(EXERCISE DETAILS) Work out the number of lines in the listing below that include "front", and answer with it alone.

(SOURCE MATERIAL)
+++

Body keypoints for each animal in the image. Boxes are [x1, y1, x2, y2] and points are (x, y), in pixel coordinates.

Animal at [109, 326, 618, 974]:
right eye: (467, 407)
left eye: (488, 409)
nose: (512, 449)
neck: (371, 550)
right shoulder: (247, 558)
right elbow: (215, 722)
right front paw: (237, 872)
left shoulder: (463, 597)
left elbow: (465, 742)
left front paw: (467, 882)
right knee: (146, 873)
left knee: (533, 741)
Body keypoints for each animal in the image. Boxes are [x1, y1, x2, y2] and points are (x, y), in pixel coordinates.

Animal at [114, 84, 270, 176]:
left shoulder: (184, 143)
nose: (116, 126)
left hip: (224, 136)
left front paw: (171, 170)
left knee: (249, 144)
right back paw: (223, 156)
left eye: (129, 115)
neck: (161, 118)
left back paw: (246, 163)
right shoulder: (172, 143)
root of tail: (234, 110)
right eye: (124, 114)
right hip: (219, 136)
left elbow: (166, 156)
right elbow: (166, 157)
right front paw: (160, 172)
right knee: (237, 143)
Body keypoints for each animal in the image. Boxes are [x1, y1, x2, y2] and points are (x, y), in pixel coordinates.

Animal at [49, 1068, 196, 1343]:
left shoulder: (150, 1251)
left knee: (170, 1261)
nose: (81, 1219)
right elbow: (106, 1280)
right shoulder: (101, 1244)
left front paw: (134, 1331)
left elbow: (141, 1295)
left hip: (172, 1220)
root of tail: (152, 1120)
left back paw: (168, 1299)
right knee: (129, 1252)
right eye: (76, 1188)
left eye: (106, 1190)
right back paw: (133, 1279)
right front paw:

+++

(RESULT FOR THIS EXERCISE) 6